"It profits me but little that a vigilant authority always protects the tranquillity of my pleasures and constantly averts all dangers from my path, without my care or concern, if this same authority is the absolute master of my liberty and my life."

--Alexis de Tocqueville, Democracy in America

Tuesday, December 18, 2012

Anti-Christianity is Mainstream






































I enjoyed watching Tim Tebow last year as he led the Denver Broncos into the playoffs.   He was exciting.   Generally, I happen to like running quarterbacks -- Michael Vick, Steve Young, RGIII -- as they usually are running when plays have broken down, and they are thus in the open field.   Running backs rarely get that kind of open space, at least not lately, and not if your name isn't Adrian Peterson.   Something about a quarterback moving through open space when the defense didn't expect it is about the most exciting thing in football.   So I liked Tebow as a player.   I understand why the Broncos dumped him -- if you get a chance to bring in Peyton Manning, you do it -- but I liked Tebow.
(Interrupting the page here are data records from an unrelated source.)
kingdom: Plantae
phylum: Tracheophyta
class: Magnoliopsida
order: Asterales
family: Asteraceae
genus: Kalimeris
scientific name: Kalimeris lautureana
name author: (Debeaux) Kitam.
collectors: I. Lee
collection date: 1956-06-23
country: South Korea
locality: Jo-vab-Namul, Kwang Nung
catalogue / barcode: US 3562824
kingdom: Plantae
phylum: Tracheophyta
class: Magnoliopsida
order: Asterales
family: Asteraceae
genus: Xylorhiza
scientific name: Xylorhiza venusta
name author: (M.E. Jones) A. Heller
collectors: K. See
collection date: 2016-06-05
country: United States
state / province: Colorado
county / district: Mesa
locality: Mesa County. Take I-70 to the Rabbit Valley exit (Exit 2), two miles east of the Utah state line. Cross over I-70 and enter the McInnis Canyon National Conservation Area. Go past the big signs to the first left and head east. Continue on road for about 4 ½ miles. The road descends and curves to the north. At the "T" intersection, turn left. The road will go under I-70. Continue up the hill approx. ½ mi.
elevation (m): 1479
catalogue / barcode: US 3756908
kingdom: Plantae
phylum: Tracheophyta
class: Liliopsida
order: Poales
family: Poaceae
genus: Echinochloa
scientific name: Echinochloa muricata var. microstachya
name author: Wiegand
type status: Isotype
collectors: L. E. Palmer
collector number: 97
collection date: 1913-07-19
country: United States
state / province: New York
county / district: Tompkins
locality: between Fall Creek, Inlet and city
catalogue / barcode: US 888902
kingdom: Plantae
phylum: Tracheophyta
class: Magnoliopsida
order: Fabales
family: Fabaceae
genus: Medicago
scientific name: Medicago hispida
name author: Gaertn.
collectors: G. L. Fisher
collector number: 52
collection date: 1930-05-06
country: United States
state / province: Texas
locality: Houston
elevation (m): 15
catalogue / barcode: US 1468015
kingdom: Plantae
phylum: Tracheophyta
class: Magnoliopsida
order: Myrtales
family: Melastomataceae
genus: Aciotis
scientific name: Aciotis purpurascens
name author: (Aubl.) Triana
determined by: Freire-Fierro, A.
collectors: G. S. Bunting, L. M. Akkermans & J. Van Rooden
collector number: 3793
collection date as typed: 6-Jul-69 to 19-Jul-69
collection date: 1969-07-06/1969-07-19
This season has been less fun because Tebow hasn't gotten a chance to play much with the NY Jets as Mark Sanchez' backup, even though Sanchez has been terrible.   I wish he had, although I have to defer to football people who say he's simply not as good as Sanchez at the quarterback position.   (It may be that Sanchez himself is simply stuck on a truly bad football team with a coach, Rex Ryan, who has outlived his welcome.)

I also always liked the fact that Tebow was an openly devout Christian.   He's Christian in a different way than I am, but he's patently a good person who does good works frequently.   What's not to like?

So that's why I was somewhat surprised and saddened to see this passage in an otherwise pretty nice sports feature article in the New York Times by a writer who actually seems to like Tebow as a player too.   Read this and imagine it being said about any other religion (and particularly imagine whether the Times would publish anything similar about a Muslim):

The show-business aspects of Tebow’s Christianity off the field are mostly a distraction. The virginity, the anti-abortion ad, the praying, the laying on of hands, the Tebowing — a pose in which he drops to one knee in prayer, the imitation of which became a brief Internet sensation — they’re all so many stunts.

Say what?   A 25 year-old superstar multi-millionaire male-model handsome quarterback in New York is remaining a virgin until marriage... and that's a "show-business stunt"?   Does the writer have any idea how much will power and commitment to faith it would take to resist the temptations that Tebow must face literally every day?   Being pro-life... a stunt?   Praying... a pose?  

This is extraordinarily offensive to Christians.   And gratuitous in what otherwise was a pretty nice article.